第一次選考あと一歩作品詳細

『心中薄墨桜』 川平 那木


あらすじ&コメント

 睦月が小学生のころ、叔母の芙由子が桜の下で心中自殺した。睦月は親しかった芙由子と従兄弟のことが気になり自殺の原因を知ろうとするが、母は教えてくれない。睦月と親しい、もうひとりの叔母の澄子に聞いてもはっきりしない。

 睦月は芙由子のことを心のどこかで意識しながら成長した。大学に進学したころ、彼女は現代美術家の山下と付き合い始める。山下は20歳上で、妻子がいる。ある日、睦月が電話で山下の妻に離婚を迫ったため、ふたりは会うことができなくなってしまう。それ以降、睦月のもとには、山下からの葉書が毎日届くようになった。睦月が社会人になっても変わらず葉書が送られてくるが、睦月は仕事のパートナーである荒木に惹かれ始める。

 一方、叔母の澄子は突然の失恋がきっかけで、体調を崩して死んでしまう。澄子の死にショックを受けた睦月の母は、睦月に芙由子の死の真相を語る。睦月は山下と荒木のあいだで揺れていたが、母の話を聞き、ある決断をする……。

 桜についてさまざまに思うことから芙由子についての回想まで、読み手に各々のシーンが容易に思い浮かぶほど、しっかりした筆致で描かれています。
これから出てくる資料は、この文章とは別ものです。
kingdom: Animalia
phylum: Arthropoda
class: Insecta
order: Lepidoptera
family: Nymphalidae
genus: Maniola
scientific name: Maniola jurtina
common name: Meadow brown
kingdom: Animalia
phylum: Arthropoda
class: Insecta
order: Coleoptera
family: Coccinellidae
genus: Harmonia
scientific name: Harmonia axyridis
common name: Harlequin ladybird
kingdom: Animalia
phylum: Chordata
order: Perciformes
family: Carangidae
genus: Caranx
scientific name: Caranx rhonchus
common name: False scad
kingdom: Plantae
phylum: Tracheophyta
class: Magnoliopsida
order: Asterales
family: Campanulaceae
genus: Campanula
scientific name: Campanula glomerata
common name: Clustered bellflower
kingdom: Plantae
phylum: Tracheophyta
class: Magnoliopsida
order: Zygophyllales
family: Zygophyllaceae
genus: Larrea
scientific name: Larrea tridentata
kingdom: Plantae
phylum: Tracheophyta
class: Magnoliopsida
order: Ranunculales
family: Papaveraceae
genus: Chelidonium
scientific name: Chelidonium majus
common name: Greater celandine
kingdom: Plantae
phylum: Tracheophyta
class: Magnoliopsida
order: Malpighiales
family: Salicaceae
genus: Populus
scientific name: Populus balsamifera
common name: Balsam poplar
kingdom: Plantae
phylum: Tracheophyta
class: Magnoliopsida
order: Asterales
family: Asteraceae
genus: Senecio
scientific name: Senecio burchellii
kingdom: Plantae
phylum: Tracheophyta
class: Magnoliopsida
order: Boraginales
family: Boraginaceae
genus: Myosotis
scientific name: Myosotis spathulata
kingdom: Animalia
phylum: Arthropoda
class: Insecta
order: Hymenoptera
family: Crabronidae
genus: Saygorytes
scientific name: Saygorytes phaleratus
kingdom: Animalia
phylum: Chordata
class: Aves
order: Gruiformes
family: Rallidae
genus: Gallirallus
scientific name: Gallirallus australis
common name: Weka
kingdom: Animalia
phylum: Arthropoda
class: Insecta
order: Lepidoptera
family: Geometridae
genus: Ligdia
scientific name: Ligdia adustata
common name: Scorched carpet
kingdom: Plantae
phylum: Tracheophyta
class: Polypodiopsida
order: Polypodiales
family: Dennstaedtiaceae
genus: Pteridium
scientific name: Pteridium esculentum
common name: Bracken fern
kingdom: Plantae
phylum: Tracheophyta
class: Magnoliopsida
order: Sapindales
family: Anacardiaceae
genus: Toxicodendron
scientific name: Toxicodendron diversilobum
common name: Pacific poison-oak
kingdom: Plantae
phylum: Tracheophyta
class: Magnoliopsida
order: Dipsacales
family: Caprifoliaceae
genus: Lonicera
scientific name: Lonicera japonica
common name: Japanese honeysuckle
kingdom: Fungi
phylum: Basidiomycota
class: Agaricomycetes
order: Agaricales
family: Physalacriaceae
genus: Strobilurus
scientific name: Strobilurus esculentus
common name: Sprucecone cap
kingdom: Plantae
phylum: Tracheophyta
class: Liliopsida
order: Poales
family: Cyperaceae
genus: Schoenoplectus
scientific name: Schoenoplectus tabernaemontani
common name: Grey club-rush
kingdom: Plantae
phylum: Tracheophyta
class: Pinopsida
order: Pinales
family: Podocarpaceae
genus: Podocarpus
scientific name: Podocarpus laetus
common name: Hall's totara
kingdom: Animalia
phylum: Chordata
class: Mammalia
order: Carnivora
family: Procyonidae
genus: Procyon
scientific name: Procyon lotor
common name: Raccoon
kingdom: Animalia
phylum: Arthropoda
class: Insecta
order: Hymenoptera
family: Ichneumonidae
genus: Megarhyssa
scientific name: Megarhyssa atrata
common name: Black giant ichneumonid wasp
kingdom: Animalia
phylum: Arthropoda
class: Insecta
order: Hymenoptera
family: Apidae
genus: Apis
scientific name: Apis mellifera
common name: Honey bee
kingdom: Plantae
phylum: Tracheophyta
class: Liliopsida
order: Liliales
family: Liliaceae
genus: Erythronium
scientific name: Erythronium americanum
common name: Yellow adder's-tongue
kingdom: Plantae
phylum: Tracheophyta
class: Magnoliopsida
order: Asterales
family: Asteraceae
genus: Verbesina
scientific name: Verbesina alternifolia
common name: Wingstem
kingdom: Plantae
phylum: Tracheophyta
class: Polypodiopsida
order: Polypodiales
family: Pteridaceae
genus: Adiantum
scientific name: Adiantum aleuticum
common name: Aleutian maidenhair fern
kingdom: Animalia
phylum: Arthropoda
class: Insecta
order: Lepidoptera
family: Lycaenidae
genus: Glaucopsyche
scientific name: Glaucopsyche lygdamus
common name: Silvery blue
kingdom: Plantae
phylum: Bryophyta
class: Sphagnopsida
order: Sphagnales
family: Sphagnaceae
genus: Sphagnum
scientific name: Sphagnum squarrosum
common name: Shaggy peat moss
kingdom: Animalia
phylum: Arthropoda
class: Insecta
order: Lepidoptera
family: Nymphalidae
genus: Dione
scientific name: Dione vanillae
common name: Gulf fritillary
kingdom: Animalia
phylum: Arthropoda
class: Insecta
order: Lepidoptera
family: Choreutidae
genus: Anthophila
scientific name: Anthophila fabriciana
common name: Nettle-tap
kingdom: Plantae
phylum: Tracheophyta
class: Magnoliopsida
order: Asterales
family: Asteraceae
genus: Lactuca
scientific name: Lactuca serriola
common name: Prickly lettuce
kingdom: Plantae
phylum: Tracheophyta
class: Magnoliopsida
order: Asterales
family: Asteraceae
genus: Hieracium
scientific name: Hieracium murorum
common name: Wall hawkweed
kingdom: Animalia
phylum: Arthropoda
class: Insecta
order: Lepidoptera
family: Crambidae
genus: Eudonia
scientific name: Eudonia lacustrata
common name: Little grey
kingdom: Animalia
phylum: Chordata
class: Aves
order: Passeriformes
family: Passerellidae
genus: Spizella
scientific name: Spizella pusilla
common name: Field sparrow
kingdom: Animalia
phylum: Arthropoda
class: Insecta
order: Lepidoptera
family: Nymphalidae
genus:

また、芙由子、母、澄子といった大人の女性の人物像と、その姉妹の関係の描き分け方が巧みです。睦月の恋愛もとりわけ山下に対する心理描写が繊細で、身につまされました。ほかの登場人物それぞれの物語もよく考えられているのですが、そこを書き込むあまりか話が長い印象を持ちました。主要人物以外はもう少し削って整理すると、物語の輪郭がさらにくっきりとした作品になったのではないでしょうか。